Deborah Bynum, wife of JSU President William Bynum Jr., established the Tiger Career Closet to help students who may not have the means to purchase proper attire for job interviews, and asked faculty, staff and alumni to donate gently used business attire to get the program started. Photo courtesy JSU/Anissa Hidouk
Jackson State University first lady Deborah Bynum first announced plans to establish a business-attire-centered clothes closet for students called the Tiger Career Closet in September. On Wednesday, Nov. 1, Bynum's vision became reality with a fashion preview and ribbon-cutting ceremony for the clothes closet inside the campus' Jacob L. Reddix Hall.
As part of the opening ceremony, members of JSU's Insatiable Modeling Squad and Blue Ambassadors modeled dresses, suits, shoes and accessories from the career closet.

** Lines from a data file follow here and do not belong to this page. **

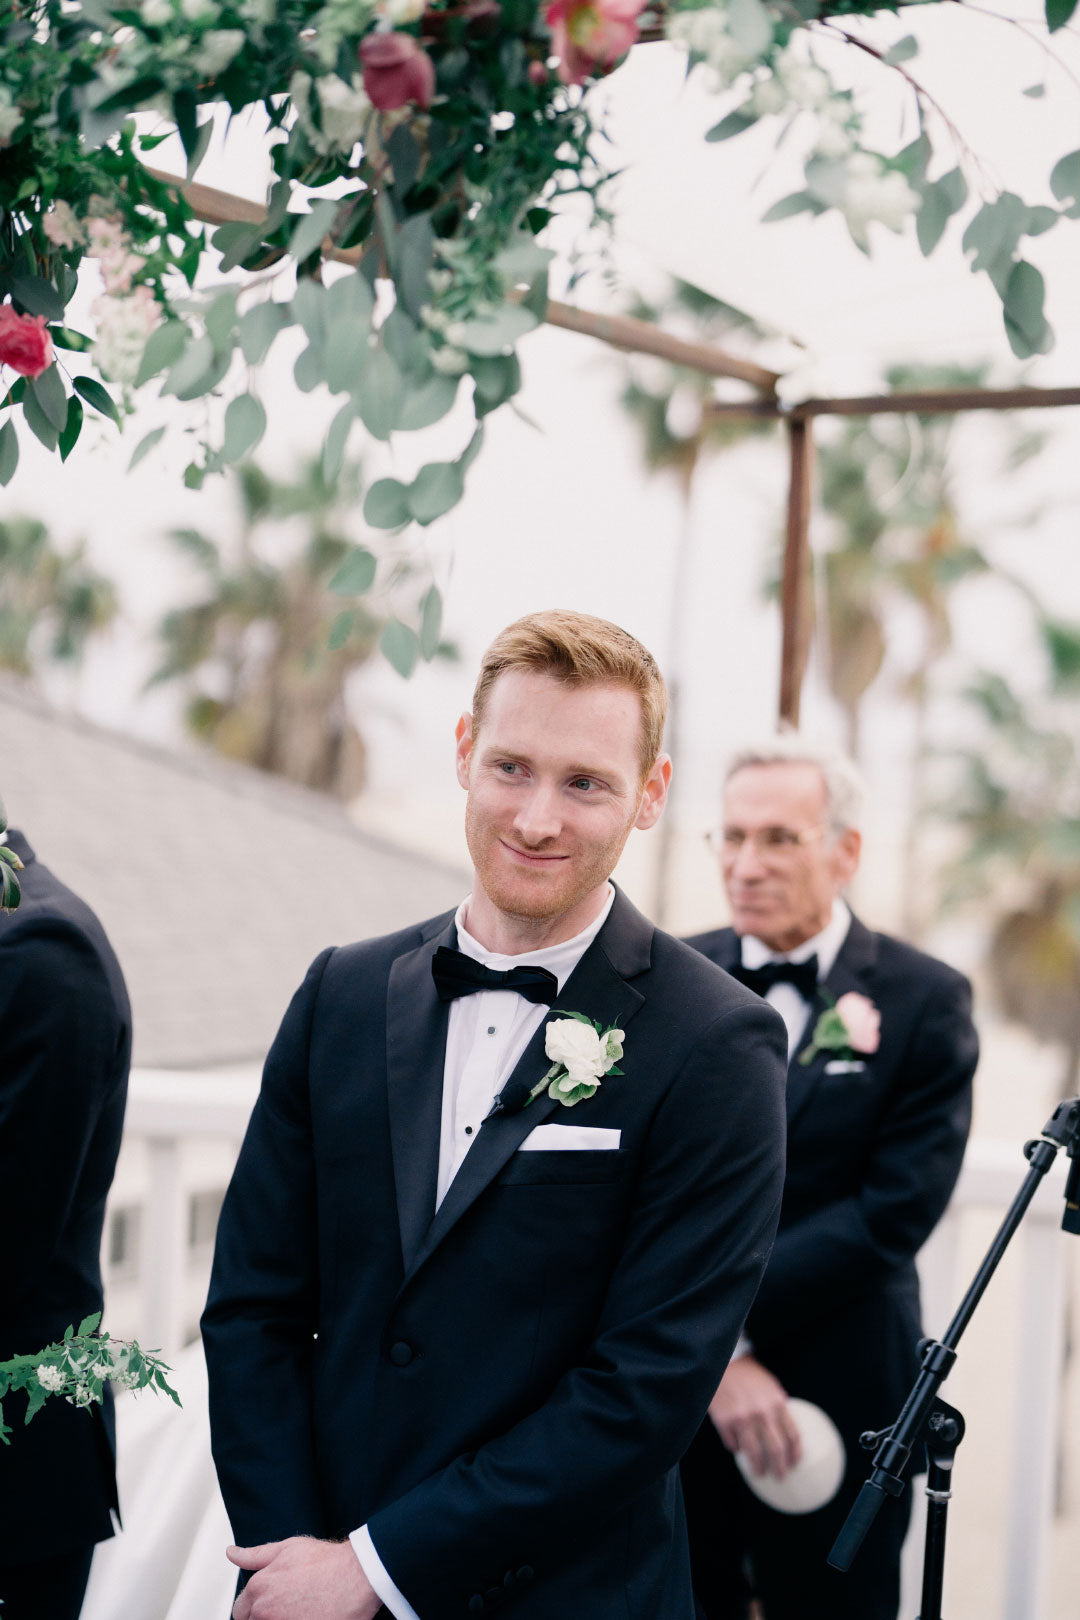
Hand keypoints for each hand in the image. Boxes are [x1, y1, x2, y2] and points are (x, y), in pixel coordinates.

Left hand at [229, 1537, 382, 1619]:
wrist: (357, 1576)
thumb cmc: (325, 1560)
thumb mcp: (287, 1548)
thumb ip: (255, 1555)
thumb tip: (231, 1553)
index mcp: (258, 1588)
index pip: (240, 1611)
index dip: (253, 1607)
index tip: (272, 1603)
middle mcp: (264, 1611)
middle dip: (265, 1616)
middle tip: (289, 1606)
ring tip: (301, 1610)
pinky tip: (310, 1616)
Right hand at [707, 1355, 801, 1479]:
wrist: (723, 1362)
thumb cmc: (749, 1375)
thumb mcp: (770, 1387)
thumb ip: (779, 1408)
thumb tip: (787, 1434)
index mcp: (777, 1403)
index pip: (792, 1435)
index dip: (795, 1453)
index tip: (795, 1464)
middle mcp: (761, 1413)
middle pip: (776, 1449)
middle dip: (780, 1467)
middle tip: (781, 1477)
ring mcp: (742, 1418)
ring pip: (754, 1452)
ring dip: (758, 1466)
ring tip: (760, 1473)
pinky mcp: (724, 1421)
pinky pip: (732, 1444)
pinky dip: (736, 1449)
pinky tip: (738, 1449)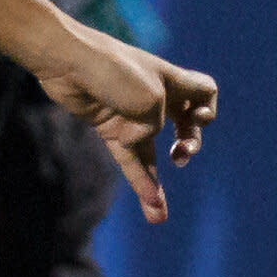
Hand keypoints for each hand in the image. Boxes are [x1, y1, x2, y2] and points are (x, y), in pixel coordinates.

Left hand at [34, 28, 217, 224]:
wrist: (68, 62)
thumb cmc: (112, 70)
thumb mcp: (149, 98)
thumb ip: (152, 125)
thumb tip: (134, 140)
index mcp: (172, 81)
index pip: (204, 92)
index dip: (208, 108)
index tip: (198, 118)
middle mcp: (155, 98)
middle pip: (183, 125)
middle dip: (189, 143)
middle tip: (181, 153)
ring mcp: (130, 115)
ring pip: (150, 152)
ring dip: (155, 182)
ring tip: (159, 215)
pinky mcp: (109, 127)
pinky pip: (129, 159)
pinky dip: (138, 179)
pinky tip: (150, 204)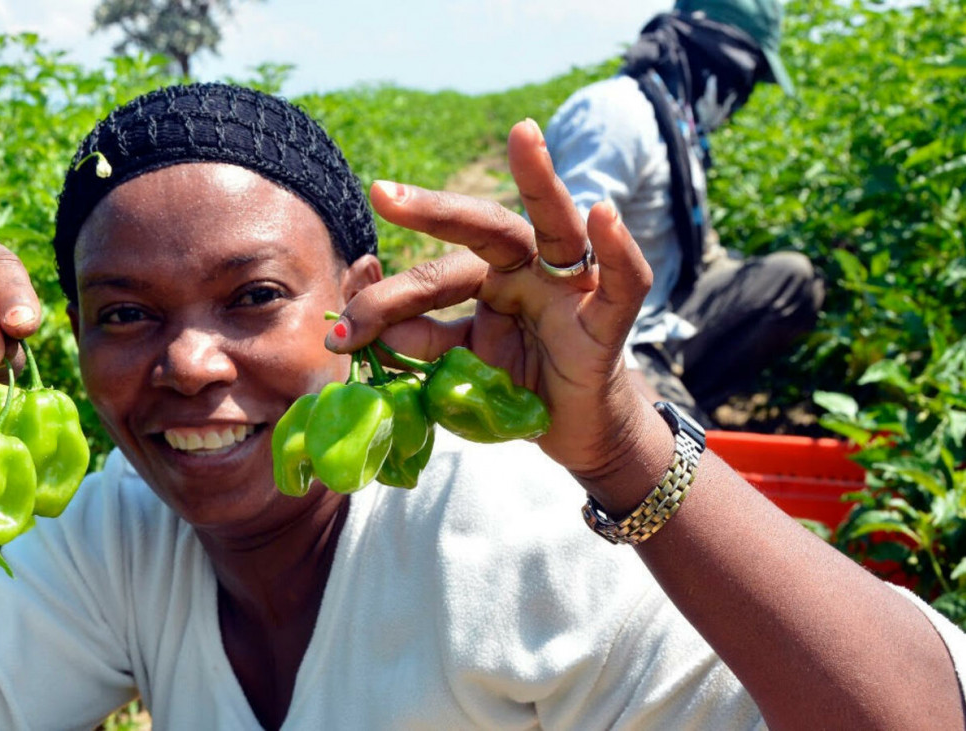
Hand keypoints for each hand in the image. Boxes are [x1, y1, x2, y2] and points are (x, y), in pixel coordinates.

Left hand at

Bynum, wife of JSU President William Bynum Jr., established the Tiger Career Closet to help students who may not have the means to purchase proper attire for job interviews, and asked faculty, staff and alumni to donate gently used business attire to get the program started. The program features two full dressing rooms, built-in dressers, an island dresser and multiple levels of shelving.
Students who participate in the clothes closet program can receive one free professional outfit per academic year by scheduling an appointment at http://www.jsums.edu/tigercareercloset/policies/. For more information on how to donate clothing items, visit the Tiger Career Closet website.
Tougaloo's Red-Sand Art Installation
Tougaloo College will become the first historically black college or university to establish a red-sand art installation in partnership with the Red Sand Project in a ceremony on Tuesday, Nov. 14, from 2 p.m. to 4 p.m.
The Red Sand Project creates art pieces featuring red sand to raise awareness of and start conversations about modern-day slavery and human trafficking. The works typically feature sand in cracks in the sidewalk at different sites to symbolize blood and overlooked populations such as refugees and immigrants who often "fall through the cracks" and become victims of trafficking.
New York City-based artist and activist Molly Gochman founded the Red Sand Project in 2014. The project has since placed installations in all 50 states and more than 70 countries, and has also distributed 215,000 Red Sand Project toolkits for people seeking to make their own installations.
Ahead of the artwork's dedication, Tougaloo will host a press conference at 1 p.m. on Nov. 14 about modern-day slavery and human trafficking. For more information about Red Sand Project, visit redsandproject.org.
MVSU Receives Halbrook Award for Student-Athlete Achievement
Mississippi Valley State University received the David Halbrook Award for Academic Achievement Among Athletes in the men's public university division during the annual Halbrook Awards Luncheon on Oct. 3. The luncheon is part of the Mississippi Association of Colleges and Universities Annual Conference, and recognizes colleges and universities with high academic standards for student athletes.
Former state legislator David M. Halbrook Sr. established the award together with his brothers John, James and J.A. Halbrook. The Board of Trustees of State Institutions of Higher Learning currently manages the program together with the Mississippi Community College Board and the Mississippi Association of Independent Colleges and Universities.
MVSU also received the Halbrook award for the men's division in 1997 and 1998, and the women's division in 2001.